The fifty-minute flight over Long Island Sound on the cloudless morning offered spectacular views of the seascape that was so familiar to me from years of commuting to my favorite retreat — the coastline of the North Fork, Montauk Point, the short hop to Block Island, and the descent to the Vineyard as the forty-two-seat turboprop crossed Cuttyhunk and circled the cliffs of Aquinnah.
My caretaker had parked my convertible at the airport, and I put the top down for the short ride to my home. The path curved alongside the bike trails that cut through the forests of West Tisbury, then climbed the gently winding slopes of Chilmark, lined with stone walls that had been built hundreds of years ago to separate each farmer’s land from the next.
I was so pleased to be hosting the wedding for Joan and Jim, even though it was a bittersweet reminder that my own engagement had ended so tragically shortly after I’d graduated from law school. Once it wouldn’t have been possible for me to think of standing on the site where Adam and I were to have been married and celebrating someone else’s happiness. But in the last couple of years, I had found solace and strength in great friendships, and fortitude from the experiences of the women who entrusted their lives to me every day that I went to work.

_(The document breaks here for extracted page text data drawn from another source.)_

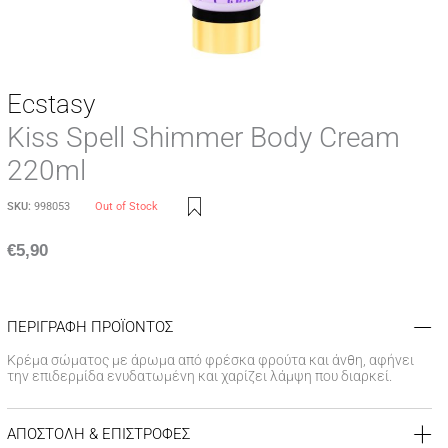
Ecstasy
Kiss Spell Shimmer Body Cream
220ml
SKU:
998053
Out of Stock
€
5,90
ΠΕΡΙΓΡΑΦΗ ΠΡΟΪΟΝΤΟΣ
Κρέμα σώματος με άρωμα από φρέσκα φρούτα και άνθη, αφήνει
την επιδερμίδα ενυδατωμένη και χαρίζει λάμψη που διαρκεί.
ΑΠΟΣΤΟΛΗ & ΕΠΙΣΤΡΟΦΕΣ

I parked next to the barn, pausing before going into the house, looking out over the meadow and the sea, a view that never failed to restore my spirit.
The answering machine was choked with messages. I kicked off my shoes, opened the French doors that led to the deck, and sat on the steps surrounded by pale blue hydrangea bushes while I played them back.
“It’s me. We got here last night. Call me the very minute you get in.” Joan’s voice was as vibrant as she herself had been ever since Jim had proposed.